Category Archives: homophobia/transphobia

‘They Feel Like We Have An Agenda’: Religion And The Invisible Children Campaign

By Arturo R. García

As the debate continues regarding Invisible Children’s campaign calling for the capture and arrest of Joseph Kony, the matter of faith has been making its way to the forefront, on both sides.

Religion, of course, has been at the center of Kony’s mission with his terrorist group, the Lord’s Resistance Army, as detailed by sources including U.S. military reports and by J. Carter Johnson in Christianity Today six years ago:

Kony, 41, envisions an Acholiland ruled by a warped interpretation of the Ten Commandments. He uses passages from the Pentateuch to justify mutilation and murder. He promotes a demonic spirituality crafted from an eclectic mix of Christianity, Islam, and African witchcraft.
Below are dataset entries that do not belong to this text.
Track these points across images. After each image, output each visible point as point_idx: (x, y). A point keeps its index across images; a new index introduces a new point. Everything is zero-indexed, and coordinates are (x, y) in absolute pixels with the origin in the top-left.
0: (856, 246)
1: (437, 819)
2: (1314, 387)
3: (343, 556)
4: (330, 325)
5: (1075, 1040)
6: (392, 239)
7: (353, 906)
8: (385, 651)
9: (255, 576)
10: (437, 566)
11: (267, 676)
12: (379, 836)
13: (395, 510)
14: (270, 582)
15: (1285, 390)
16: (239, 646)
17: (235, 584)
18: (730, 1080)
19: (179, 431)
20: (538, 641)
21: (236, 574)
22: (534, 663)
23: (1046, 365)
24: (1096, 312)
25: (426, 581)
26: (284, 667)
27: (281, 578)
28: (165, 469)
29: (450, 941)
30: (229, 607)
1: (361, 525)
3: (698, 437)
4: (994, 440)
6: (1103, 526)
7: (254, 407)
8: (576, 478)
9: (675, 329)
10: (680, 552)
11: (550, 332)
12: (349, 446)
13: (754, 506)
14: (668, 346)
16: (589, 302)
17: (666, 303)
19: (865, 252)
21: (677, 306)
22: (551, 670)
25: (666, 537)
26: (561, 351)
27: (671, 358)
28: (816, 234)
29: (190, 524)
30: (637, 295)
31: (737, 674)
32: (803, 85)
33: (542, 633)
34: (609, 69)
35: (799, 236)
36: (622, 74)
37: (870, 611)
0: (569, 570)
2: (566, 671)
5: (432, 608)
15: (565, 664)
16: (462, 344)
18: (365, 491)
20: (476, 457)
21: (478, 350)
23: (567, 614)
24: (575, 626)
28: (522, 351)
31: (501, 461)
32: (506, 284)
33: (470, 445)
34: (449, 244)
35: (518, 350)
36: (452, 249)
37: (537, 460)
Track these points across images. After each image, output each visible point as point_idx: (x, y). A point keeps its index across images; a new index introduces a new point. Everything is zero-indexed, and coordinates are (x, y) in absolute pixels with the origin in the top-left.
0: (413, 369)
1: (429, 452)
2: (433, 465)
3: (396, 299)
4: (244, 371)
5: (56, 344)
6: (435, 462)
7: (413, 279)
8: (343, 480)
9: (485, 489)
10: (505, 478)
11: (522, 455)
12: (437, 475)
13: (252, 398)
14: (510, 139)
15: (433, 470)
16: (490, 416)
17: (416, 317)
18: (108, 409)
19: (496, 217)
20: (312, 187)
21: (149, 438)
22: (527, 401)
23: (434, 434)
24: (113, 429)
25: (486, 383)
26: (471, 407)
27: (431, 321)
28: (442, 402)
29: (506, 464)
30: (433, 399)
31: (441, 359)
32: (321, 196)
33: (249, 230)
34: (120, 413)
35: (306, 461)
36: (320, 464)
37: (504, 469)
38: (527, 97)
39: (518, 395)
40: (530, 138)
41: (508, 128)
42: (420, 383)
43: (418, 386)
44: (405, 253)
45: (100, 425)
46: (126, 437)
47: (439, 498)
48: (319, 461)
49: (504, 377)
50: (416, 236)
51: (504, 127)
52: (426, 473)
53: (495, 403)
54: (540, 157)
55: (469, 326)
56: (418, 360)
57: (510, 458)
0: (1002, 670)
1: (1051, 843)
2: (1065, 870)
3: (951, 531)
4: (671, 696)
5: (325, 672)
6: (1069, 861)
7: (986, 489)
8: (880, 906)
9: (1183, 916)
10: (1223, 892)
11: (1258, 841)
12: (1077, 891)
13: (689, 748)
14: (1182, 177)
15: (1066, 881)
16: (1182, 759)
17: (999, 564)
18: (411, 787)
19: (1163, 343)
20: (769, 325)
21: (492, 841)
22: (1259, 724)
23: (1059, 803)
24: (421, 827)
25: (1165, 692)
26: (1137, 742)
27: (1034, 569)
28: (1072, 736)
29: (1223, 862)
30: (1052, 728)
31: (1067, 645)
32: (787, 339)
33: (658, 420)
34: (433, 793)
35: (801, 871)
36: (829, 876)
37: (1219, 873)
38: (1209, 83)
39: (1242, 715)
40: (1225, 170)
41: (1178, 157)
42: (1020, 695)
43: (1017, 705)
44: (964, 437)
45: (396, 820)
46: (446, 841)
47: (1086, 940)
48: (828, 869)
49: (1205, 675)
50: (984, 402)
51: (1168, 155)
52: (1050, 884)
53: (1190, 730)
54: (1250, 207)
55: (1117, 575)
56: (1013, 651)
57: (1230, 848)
Any resemblance to these religions is superficial: While the army observes rituals such as praying the rosary and bowing toward Mecca, there is no prescribed theology in the conventional sense. Kony’s beliefs are a haphazard mix from the Bible and the Qur’an, tailored around his wishful thinking, personal desires, and practical needs of the moment. Jesus is the Son of God. But instead of saving the world from sin through his sacrificial love on the Cross, he is a source of power employed for killing those who oppose Kony. The Holy Spirit is not the Divine Comforter, but one who directs Kony’s tactical military decisions.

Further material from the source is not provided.